EXERCISE INSTRUCTIONS:
1/ Rewrite the ambassador interview from "In those days it" to "about your job?", inclusive, changing "journalism" to "reporting".
2/ Summarize the ambassador interview in two sentences.

READING TEXT:
CBCC interview with…His Excellency Nick Archer, British Ambassador to the Czech Republic

His Excellency Nick Archer, British Ambassador to the Czech Republic since 2018 and now CBCC Patron, shares why he joined diplomatic service, his views on the business relations between the UK and the Czech Republic after Brexit, how we individually can contribute to tackling climate change, and so much more…

Could you please share some information about your background?

I’ve been a diplomat almost all my working life, but not all. Before joining the diplomatic service, I worked in business at the art auctioneers Sotheby’s. I spent 3.5 years as Assistant Private Secretary to the Prince of Wales.  Later I joined the executive team of UK Trade and Investment, where I remained 4.5 years before it became part of the Department for International Trade in 2016.

What brought you to diplomacy?

In those days it was more like falling into things, slightly by accident, actually. However, for me it was always an obvious choice to make; I had an interest in the wider world, foreign languages and foreign cultures. And in those days, many of my most able contemporaries became either journalists or ended up in this type of role where actually the similarity to journalism is quite strong. In essence, it’s about picking up new subjects, getting briefed up on them, and then to some degree putting those down and picking up new ones; it is this diversity that has kept me in this role, for almost 40 years now.

What’s the best thing about your job?

There are very few jobs which bring you into contact with so many different people, countries, challenges.  Simply everything. Of course, if you are a person who likes to focus on one subject and become a great expert, this job would be terrible. But if you enjoy dealing with a big range of topics and to see as much as possible, it offers unparalleled opportunities.

During COP26, you’ve often publicly engaged in conversations about the environment and climate change.

I went through COP15 in Copenhagen when I was an ambassador to Denmark. This was a topic I knew nothing about then, but I became a sort-of expert. For about 1.5 years we put a huge effort into trying to get a good result. And of course, in the process, one learned a huge amount about how COPs work, as well as about the threats which man-made climate change presents to our world. These are existential threats, so it was natural for me to want to pick this up at the time of the British presidency of COP26. Despite both negative and positive views on what was achieved, I think that the UN and Britain, which together ran the event, achieved a lot – indeed all they possibly could, given the fact that there are still big nations around the world that either do not understand this topic or choose not to. You cannot force countries to do things, you have to help them understand them and want to do them. To see the benefits.

MATERIAL PROVIDED:
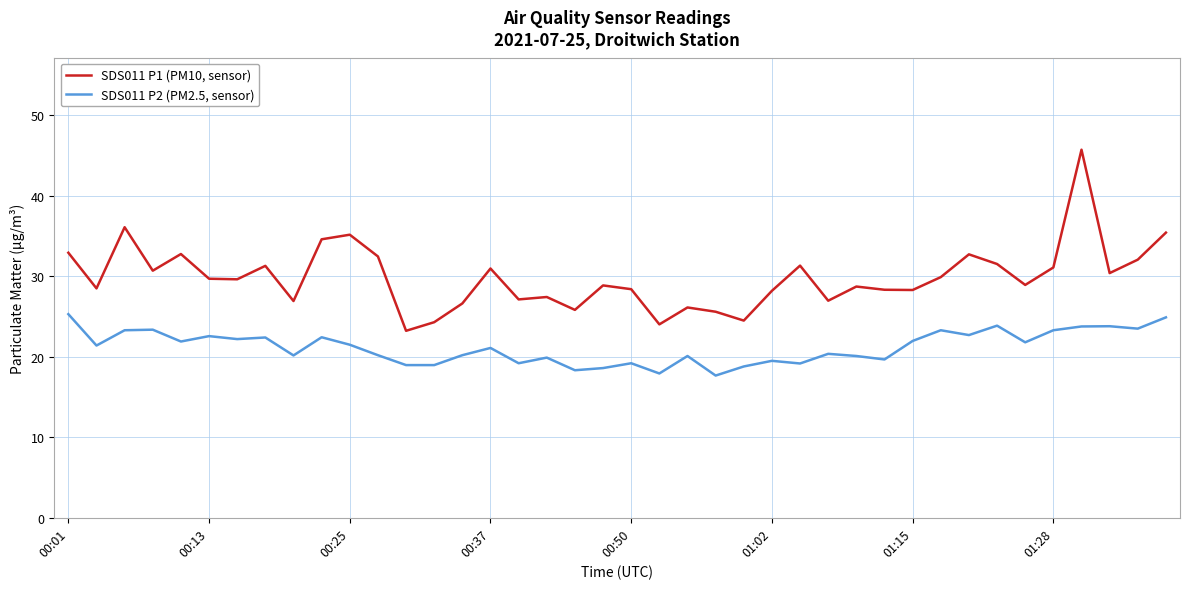

True or false: SDS011 P2 (PM2.5, sensor) and SDS011 P1 (PM10, sensor) intersect in this chart.

False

SOLUTIONS:
1/
In those days it was more like falling into things, slightly by accident, actually. However, for me it was always an obvious choice to make; I had an interest in the wider world, foreign languages and foreign cultures. And in those days, many of my most able contemporaries became either journalists or ended up in this type of role where actually the similarity to reporting is quite strong. In essence, it’s about picking up new subjects, getting briefed up on them, and then to some degree putting those down and picking up new ones; it is this diversity that has kept me in this role, for almost 40 years now.

What’s the best thing about your job?

2/ Nick Archer, British Ambassador to the Czech Republic since 2018, worked at Sotheby's before joining the diplomatic service and has stayed in the role for almost 40 years because of its variety of people, countries and topics. Having worked on COP15 in Copenhagen as ambassador to Denmark, he took up climate change again during the British presidency of COP26 and thinks the UN and Britain achieved all they possibly could.